Scan the records beneath this line for the line holding "ISSN (Print) : 2319-8613" and the line holding "DOI: 10.21817/ijet/2018/v10i2/181002107 Vol", then transcribe exactly those two and all lines between.

═══ Dataset records ═══

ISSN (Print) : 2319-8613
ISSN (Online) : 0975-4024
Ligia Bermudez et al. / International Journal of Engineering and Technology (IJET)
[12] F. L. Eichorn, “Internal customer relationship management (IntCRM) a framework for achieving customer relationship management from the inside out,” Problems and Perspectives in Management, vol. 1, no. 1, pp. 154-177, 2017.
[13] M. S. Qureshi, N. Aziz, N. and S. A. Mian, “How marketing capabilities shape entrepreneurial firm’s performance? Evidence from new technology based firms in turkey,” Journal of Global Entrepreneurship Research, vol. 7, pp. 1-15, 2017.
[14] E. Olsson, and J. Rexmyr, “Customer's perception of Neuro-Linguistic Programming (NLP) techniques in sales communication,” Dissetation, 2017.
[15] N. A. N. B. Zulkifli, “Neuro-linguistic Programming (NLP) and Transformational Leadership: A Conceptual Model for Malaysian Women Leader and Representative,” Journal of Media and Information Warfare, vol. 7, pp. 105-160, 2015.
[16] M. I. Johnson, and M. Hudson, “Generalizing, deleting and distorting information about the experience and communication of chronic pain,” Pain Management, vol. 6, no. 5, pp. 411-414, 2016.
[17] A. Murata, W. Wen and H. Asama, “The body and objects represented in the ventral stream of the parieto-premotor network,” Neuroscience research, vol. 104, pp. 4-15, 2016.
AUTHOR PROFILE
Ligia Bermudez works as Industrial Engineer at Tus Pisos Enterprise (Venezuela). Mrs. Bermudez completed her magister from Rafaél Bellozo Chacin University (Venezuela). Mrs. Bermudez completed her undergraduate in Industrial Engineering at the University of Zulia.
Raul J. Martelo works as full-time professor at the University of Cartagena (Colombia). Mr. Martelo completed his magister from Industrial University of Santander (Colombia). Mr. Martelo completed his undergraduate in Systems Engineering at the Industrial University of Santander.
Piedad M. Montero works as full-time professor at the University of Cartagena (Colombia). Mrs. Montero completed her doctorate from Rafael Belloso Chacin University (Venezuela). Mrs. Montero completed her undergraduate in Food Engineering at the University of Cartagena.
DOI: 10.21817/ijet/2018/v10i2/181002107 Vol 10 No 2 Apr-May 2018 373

═══
═══ Dataset records ═══

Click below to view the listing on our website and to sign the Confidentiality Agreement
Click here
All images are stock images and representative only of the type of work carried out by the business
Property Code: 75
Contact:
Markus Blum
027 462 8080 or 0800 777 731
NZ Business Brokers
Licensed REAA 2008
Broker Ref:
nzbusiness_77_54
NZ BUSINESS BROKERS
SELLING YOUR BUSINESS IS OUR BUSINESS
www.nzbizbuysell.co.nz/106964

═══
═══ Dataset records ═══

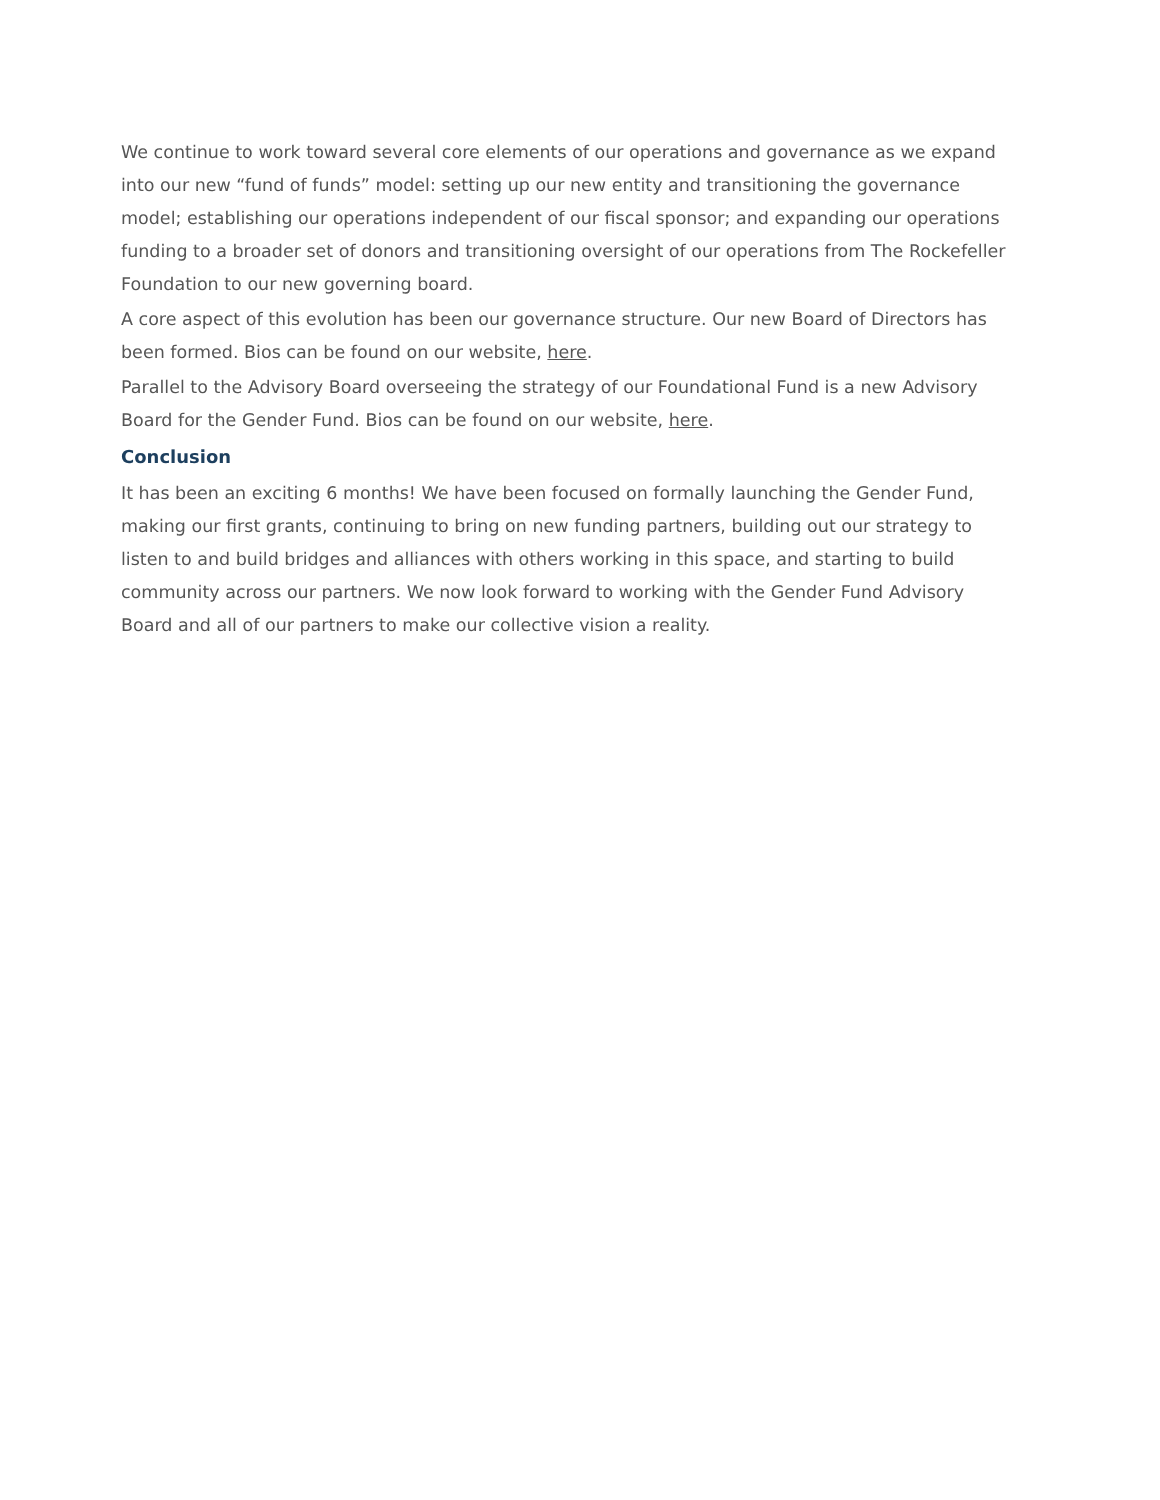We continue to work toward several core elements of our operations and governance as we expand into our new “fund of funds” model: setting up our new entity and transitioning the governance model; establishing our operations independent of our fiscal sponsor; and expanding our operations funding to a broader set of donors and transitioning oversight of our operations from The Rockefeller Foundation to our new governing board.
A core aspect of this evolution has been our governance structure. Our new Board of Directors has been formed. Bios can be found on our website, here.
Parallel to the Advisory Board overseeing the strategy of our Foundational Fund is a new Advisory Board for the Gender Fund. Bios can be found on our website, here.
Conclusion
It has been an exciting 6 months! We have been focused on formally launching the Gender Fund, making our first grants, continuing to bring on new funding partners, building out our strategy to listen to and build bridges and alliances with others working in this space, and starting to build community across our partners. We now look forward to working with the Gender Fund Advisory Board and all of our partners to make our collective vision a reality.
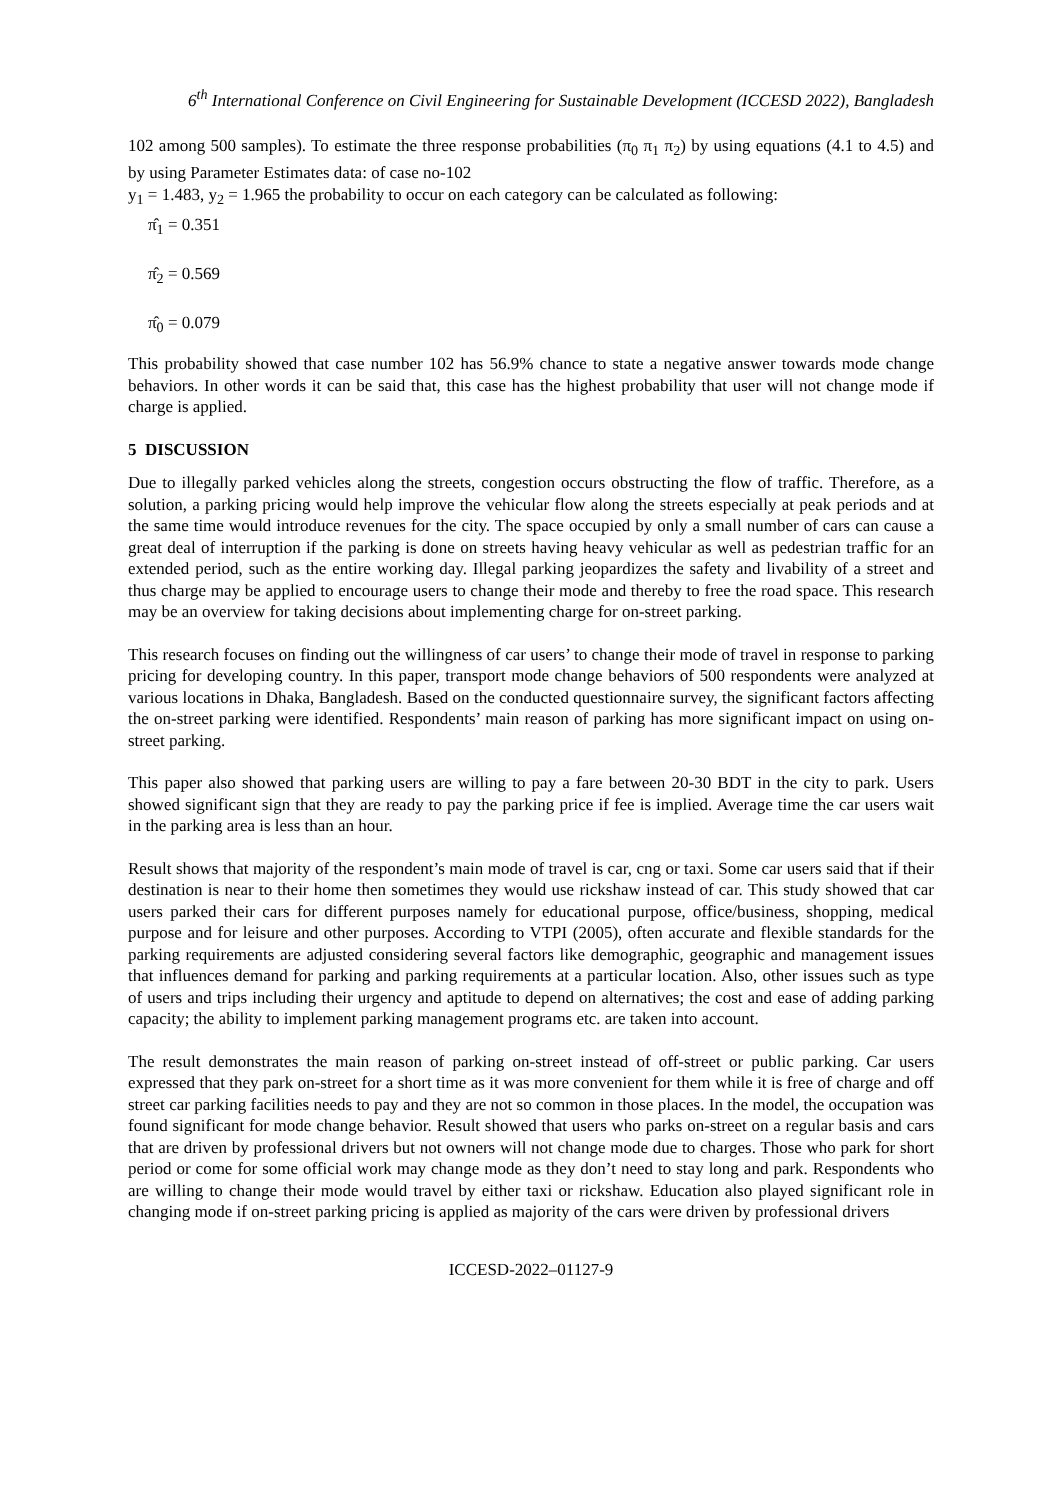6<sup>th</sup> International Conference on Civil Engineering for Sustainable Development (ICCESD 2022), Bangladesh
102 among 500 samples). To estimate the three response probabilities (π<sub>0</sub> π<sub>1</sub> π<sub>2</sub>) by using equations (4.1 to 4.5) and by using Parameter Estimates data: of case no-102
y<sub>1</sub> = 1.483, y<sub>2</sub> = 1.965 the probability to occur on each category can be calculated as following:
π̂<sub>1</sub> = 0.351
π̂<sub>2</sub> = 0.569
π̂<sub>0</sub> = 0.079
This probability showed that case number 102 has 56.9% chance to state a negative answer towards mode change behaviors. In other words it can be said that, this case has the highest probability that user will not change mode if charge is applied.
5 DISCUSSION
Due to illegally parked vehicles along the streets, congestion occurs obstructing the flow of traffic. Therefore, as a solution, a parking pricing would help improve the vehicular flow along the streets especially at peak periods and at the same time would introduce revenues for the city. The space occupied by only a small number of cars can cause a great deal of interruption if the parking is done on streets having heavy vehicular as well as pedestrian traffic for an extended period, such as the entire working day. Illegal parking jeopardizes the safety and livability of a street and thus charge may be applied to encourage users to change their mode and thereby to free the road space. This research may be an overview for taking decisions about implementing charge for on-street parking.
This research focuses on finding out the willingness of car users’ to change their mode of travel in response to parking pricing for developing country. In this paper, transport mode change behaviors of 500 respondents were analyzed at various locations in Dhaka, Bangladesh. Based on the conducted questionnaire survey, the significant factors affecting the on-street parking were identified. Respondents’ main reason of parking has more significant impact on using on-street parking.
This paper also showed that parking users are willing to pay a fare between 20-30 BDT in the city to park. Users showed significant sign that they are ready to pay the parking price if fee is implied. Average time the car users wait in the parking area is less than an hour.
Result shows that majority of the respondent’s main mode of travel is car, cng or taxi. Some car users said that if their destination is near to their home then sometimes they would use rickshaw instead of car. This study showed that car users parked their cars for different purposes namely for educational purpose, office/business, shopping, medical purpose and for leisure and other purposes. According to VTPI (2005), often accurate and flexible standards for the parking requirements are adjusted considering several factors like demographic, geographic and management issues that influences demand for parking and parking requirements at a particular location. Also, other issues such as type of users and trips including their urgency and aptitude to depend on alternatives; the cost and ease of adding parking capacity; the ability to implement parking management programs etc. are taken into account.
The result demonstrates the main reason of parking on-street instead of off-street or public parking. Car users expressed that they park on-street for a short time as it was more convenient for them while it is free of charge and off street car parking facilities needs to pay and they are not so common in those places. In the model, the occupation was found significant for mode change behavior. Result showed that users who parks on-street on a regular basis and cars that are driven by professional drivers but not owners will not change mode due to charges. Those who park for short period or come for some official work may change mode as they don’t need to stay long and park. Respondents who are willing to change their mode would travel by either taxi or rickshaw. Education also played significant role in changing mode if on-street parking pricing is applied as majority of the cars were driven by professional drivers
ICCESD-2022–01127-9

═══

▶ [Task output]
ISSN (Print) : 2319-8613
ISSN (Online) : 0975-4024
Ligia Bermudez et al. / International Journal of Engineering and Technology (IJET)
[12] F. L. Eichorn, “Internal customer relationship management (IntCRM) a framework for achieving customer relationship management from the inside out,” Problems and Perspectives in Management, vol. 1, no. 1, pp. 154-177, 2017.
[13] M. S. Qureshi, N. Aziz, N. and S. A. Mian, “How marketing capabilities shape entrepreneurial firm’s performance? Evidence from new technology based firms in turkey,” Journal of Global Entrepreneurship Research, vol. 7, pp. 1-15, 2017.
[14] E. Olsson, and J. Rexmyr, “Customer's perception of Neuro-Linguistic Programming (NLP) techniques in sales communication,” Dissetation, 2017.
[15] N. A. N. B. Zulkifli, “Neuro-linguistic Programming (NLP) and Transformational Leadership: A Conceptual Model for Malaysian Women Leader and Representative,” Journal of Media and Information Warfare, vol. 7, pp. 105-160, 2015.
[16] M. I. Johnson, and M. Hudson, “Generalizing, deleting and distorting information about the experience and communication of chronic pain,” Pain Management, vol. 6, no. 5, pp. 411-414, 2016.
[17] A. Murata, W. Wen and H. Asama, “The body and objects represented in the ventral stream of the parieto-premotor network,” Neuroscience research, vol. 104, pp. 4-15, 2016.
AUTHOR PROFILE
Ligia Bermudez works as Industrial Engineer at Tus Pisos Enterprise (Venezuela). Mrs. Bermudez completed her magister from Rafaél Bellozo Chacin University (Venezuela). Mrs. Bermudez completed her undergraduate in Industrial Engineering at the University of Zulia.
Raul J. Martelo works as full-time professor at the University of Cartagena (Colombia). Mr. Martelo completed his magister from Industrial University of Santander (Colombia). Mr. Martelo completed his undergraduate in Systems Engineering at the Industrial University of Santander.
Piedad M. Montero works as full-time professor at the University of Cartagena (Colombia). Mrs. Montero completed her doctorate from Rafael Belloso Chacin University (Venezuela). Mrs. Montero completed her undergraduate in Food Engineering at the University of Cartagena.
DOI: 10.21817/ijet/2018/v10i2/181002107 Vol 10 No 2 Apr-May 2018 373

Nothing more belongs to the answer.